- _Work request_
Each line of the records below that includes "source" adds one to the count; state the final count by itself.

[Machine-readable electronics designs]
**********

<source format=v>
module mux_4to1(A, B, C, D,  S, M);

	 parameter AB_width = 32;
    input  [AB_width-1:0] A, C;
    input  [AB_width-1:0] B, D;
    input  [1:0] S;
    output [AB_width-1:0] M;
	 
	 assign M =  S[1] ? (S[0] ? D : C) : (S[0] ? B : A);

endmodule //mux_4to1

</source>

**********

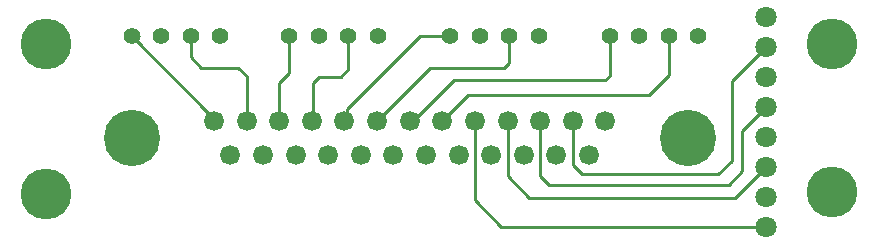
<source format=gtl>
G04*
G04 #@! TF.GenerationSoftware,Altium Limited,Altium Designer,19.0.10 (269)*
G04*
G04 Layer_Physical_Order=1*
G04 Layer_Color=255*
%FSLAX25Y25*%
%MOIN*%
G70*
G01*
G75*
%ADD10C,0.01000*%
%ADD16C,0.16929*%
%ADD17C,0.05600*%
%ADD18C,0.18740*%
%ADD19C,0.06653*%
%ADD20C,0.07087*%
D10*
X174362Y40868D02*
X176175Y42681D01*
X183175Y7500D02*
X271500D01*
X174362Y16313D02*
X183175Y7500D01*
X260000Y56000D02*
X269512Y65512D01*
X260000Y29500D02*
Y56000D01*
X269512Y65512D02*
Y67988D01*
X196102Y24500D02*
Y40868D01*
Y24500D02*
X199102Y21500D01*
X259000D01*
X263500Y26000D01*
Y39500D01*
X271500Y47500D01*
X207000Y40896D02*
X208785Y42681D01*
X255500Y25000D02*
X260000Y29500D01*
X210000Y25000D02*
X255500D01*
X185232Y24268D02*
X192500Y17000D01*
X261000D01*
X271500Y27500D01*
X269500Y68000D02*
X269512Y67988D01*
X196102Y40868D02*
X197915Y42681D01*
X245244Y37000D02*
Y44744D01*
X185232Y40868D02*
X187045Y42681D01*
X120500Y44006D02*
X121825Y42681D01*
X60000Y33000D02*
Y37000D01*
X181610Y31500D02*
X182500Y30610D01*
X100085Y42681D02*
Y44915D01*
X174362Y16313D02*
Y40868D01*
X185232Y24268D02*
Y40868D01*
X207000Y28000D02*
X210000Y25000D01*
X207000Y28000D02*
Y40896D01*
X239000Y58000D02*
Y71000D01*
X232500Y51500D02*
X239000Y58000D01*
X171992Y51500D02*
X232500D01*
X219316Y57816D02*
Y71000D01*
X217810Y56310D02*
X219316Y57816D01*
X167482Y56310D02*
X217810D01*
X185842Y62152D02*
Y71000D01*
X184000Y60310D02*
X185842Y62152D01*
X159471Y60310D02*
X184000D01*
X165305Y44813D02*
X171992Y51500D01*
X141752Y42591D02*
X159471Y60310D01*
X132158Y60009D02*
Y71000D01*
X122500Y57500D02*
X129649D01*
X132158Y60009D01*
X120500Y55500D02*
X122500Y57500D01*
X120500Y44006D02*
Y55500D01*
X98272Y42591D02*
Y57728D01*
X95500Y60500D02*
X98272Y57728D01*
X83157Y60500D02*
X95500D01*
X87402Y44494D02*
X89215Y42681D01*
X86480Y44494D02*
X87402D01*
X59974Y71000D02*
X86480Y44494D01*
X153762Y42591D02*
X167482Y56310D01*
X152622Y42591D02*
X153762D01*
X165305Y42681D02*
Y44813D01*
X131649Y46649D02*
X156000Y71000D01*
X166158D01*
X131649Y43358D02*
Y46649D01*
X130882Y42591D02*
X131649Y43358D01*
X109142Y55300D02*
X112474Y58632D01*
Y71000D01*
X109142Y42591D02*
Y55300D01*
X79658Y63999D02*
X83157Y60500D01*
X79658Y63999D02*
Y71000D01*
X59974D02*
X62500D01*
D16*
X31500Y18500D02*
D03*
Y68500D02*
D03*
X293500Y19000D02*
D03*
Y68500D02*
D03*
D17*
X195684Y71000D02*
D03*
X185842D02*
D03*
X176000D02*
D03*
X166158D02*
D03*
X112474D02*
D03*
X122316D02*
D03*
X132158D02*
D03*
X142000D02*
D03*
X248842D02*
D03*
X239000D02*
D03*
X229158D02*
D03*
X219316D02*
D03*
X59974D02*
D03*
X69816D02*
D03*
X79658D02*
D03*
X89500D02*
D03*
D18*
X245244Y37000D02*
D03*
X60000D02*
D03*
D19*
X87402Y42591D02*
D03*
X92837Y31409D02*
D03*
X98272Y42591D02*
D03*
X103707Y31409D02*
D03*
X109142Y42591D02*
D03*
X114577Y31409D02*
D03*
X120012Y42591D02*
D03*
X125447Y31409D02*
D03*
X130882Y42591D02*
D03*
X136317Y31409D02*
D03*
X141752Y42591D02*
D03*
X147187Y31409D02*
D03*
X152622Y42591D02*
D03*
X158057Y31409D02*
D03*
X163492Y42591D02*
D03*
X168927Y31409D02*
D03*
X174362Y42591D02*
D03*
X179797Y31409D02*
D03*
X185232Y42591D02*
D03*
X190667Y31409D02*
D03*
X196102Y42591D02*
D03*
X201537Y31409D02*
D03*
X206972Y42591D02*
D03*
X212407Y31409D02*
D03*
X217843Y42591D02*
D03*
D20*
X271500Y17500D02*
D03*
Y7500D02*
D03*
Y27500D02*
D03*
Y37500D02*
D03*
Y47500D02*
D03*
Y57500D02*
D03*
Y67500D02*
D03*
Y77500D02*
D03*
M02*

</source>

**********

- _Result_
4